Islam mengajarkan kepada pemeluknya bahwa beribadah tidak hanya berdimensi ilahiyah (yang biasa kita kenal dengan حبل من الله tapi juga ada dimensi ijtima’iyyah (dimensi sosial) atau disebut sebagai حبل من الناس. Banyak sekali ibadah yang mahdhoh tetapi secara tidak langsung kita sadari bahwa dalam ibadah tersebut, terkandung aspek kemanusiaan. Salah satu diantaranya “Qurban”.

Orang yang berkurban (المضاحي) itu awalnya meniatkan kurban dalam rangka taqarrub ilallah. Namun dalam bagian yang lain, apabila kita telaah, ibadah ini  juga menyentuh aspek kemanusiaan. Mereka yang membutuhkan atau mereka yang jarang makan daging karena keterbatasan kemampuan mereka untuk membeli. Maka dari itu dengan adanya kurban ini, secara langsung maupun tidak langsung “mendekatkan” antara yang kaya (الغاني) dan yang miskin. Khususnya, yang kaya dari kurban ini akan menguatkan “sensitivitas sosial” mereka.

Sensitivitas sosial ini ketika sudah terbentuk secara alamiah, maka antara si kaya dan si miskin itu sudah seperti tidak ada sekat. Setiap lapisan masyarakat akan saling perhatian dan menjaga. Perhatian itu erat kaitannya dengan keimanan. Sehingga semangat kurban ini adalah semangat untuk membangun sensitifitas sosial antara si kaya dan si miskin, saling bersinergi dan dari ini semua akan membentuk sebuah “ukhuwah” atau persaudaraan.

Selain ibadah haji, kurban juga merupakan jenis ibadah yang membutuhkan biaya untuk menunaikannya. Beragam cara dilakukan oleh umat Islam. Ada yang dengan menabung sedikit demi sedikit dan ada juga yang mengikuti arisan kurban maupun kurban dengan cara patungan. Bagaimana hukum Islam memandang hal ini?

Arisan kurban dan kurban patungan merupakan dua hal yang berbeda. Jika arisan kurban, merupakan arisan untuk pinjam meminjam, hutang piutang (dengan disertai akad), yang mendapatkan arisan itu, dia akan dihutangi oleh kumpulan (anggota arisan) untuk membeli hewan kurban. Sedangkan kurban patungan adalah iuran yang terdiri dari beberapa orang untuk membeli hewan kurban.

Ustaz Alwi Bani mengatakatan bahwa penyikapan hukum kedua hal ini yaitu boleh.
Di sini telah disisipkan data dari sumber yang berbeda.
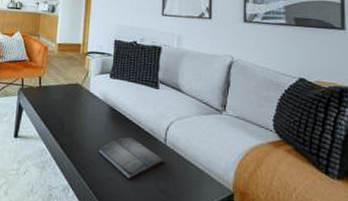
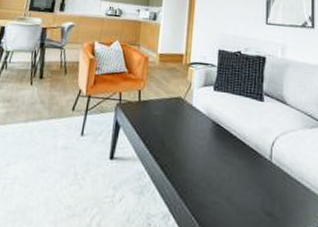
hardback book: present [97,137,165,179] -> none [200,155,270,202]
Yang difokuskan dari arisan kurban (syaratnya) yaitu seluruh anggota arisan harus amanah. Jika kurban patungan harus sesuai dengan syaratnya, yaitu kambing untuk 1 orang dan sapi untuk tujuh orang (menurut pandangan ulama syafi’iyah).
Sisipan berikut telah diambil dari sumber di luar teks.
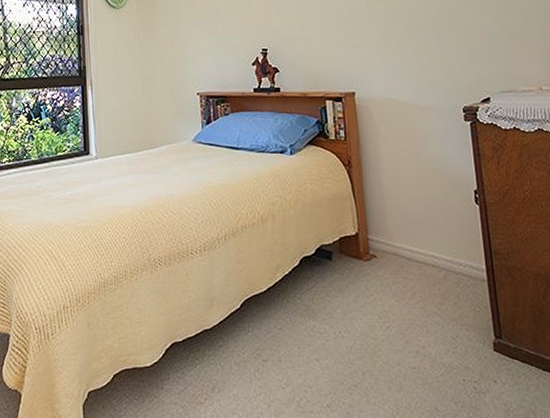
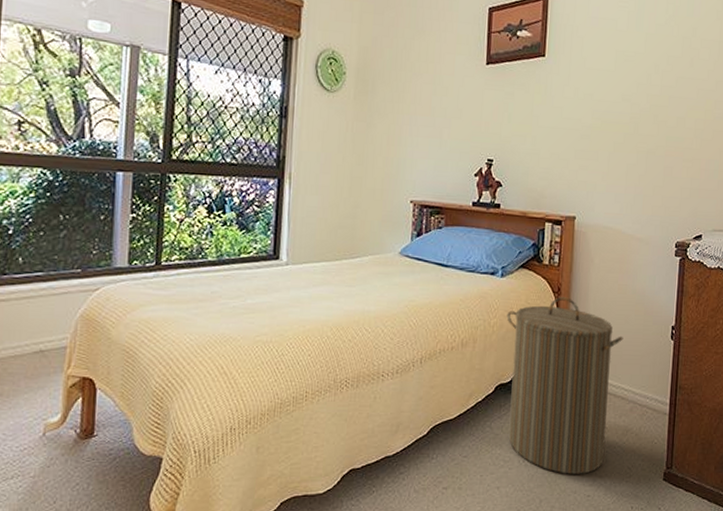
laundry hamper: none [301,169,425,346] -> present [506,297,624,474]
Kemudian, sebenarnya mana yang lebih utama antara kurban patungan sapi untuk 7 orang atau satu kambing tetapi kurban dengan biaya sendiri?

Menurut Imam Syafi’i, yang paling utama adalah kurban sendiri. Tetapi ada hierarkinya, yang pertama unta baru apabila tidak ada unta boleh sapi. Kalau tidak ada sapi, boleh kambing. Apabila tidak bisa (sendiri) maka boleh kolektif (berkurban dengan patungan). Sehingga kurban kolektif itu, tingkatannya paling akhir. Maka dalam hal ini berkurban sendiri adalah yang paling utama sekalipun hanya satu ekor kambing.

Maka dari itu tulisan ini ditutup dengan kesimpulan bahwa spirit berkurban adalah spirit membangun sensitivitas sosial, yang apabila sudah terbentuk dalam setiap pribadi muslim akan menjadi penopang untuk membentuk masyarakat yang sejahtera secara merata. Inilah tugas kita sebagai makhluk. Wallahu A’lam.